On Friday, June 6th, we went to Loughcrew, also known as the Sliabh Na Callighe – the hill of the witch. The callighe in the name is a reference to the cailleach, the great Celtic titanic goddess who is one of my favorites. It always burns me to hear her referred to as a witch, but this year I learned something that helped mitigate my annoyance a bit.
The Loughcrew cairns are spread over three hills called Carnbane East, Carnbane West, and Patrickstown located about 40 km west of Newgrange. They are passage tombs and over the years the stones from many of them have been pillaged for use on local farms. We visit Carnbane East, the middle hill, dominated by a large central cairn – Cairn T – which is intact. One of our guides, George Knight, said that the association with the witch may have saved this cairn with its beautifully carved stones from destruction.
This is the third year that we have met guides at the sight. The Office of Public Works keeps a little trailer mid-way up the hill at the car-park where they can shelter when there are no visitors or the weather is foul. There were three guides there when we visited and one of the others, Jean Thornton, took us into Cairn T.
Jean told us a version of the story of how the rocks got to the tops of the hills that I hadn’t heard before. In her version the cailleach fills her apron with rocks as in the others, but instead of hopping from hill to hill she flies. As she flies to the last hill, Patrickstown, she falls and breaks her neck. Some say she is buried on that hill.
Unlike Carnbane East and West, Patrickstown is densely wooded. On previous visits, our director Barry Vaughan has told us that Patrickstown is considered haunted or to be a province of the fairies and hence is not visited much. I wonder if that is also due to the witch association. It’s also probably significant that the hill where she died is called Patrickstown, since there are many stories associating him with her demise, or at least her disempowerment. The flying, too, is more what we associate with witches.
Jean also serves as a guide at Tara and at Newgrange. Since she works at Newgrange, she is allowed to witness the sunrise there at the winter’s solstice. She told me that last year the sun was absolutely brilliant. She asked, “You know that the floor of the chamber and the light box at the door are on the same level?” I nodded that I did and she went on tell me that last year she lay on the ground looking down the passage through the light box. “The light was so bright I could barely keep my eyes open.”
When Jean was a girl, her mother would take her and her siblings to Newgrange before it had been restored. They would take candles and crawl down the passage to sit in the chamber. They could stay as long as they wanted picnicking and playing on the mound and around the great stones. Now, she says, there is no time for anything because so many people must be marched in and out every day. Check here for pictures of what it looked like in the 50’s and 60’s.

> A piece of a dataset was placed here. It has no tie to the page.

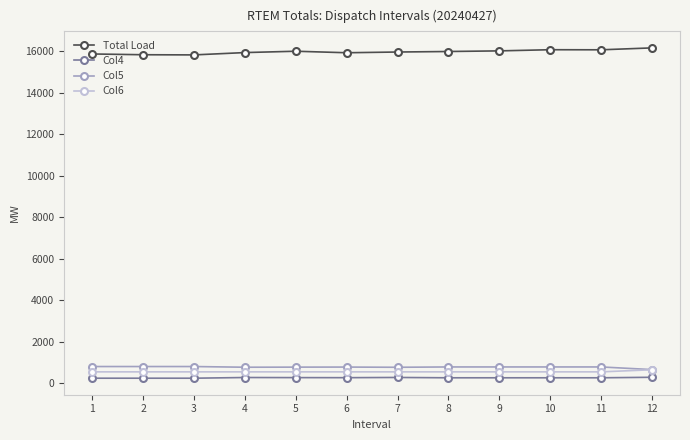

List the series in order of their peak value, highest first.

Total Load, Col5, Col6, Col4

Several years ago I’d read a newspaper article describing how the archaeologist who excavated and restored Newgrange, Michael J. O’Kelly, had learned from local women about the light box at the entrance and how it functioned. I’d always been fascinated with the idea that a folk memory of how the light was meant to enter the passage had been preserved for thousands of years after the site had been abandoned by its makers. “Rumors,” she said. “There were rumors in the area of how it worked.”
Back to witches. It was very windy when we visited. A few of our students, including Jared Corder and my student Ashley Bagley, were huddled in one of the smaller passage tombs with no roof when they heard the sound of children approaching. When they stood up to see what was happening, one of the boys pointed at Ashley and said, “There really are witches here!” Within a few moments they were all crowded around her. Later one cheeky lad asked her, “Hey, Miss America, come take a picture with me!”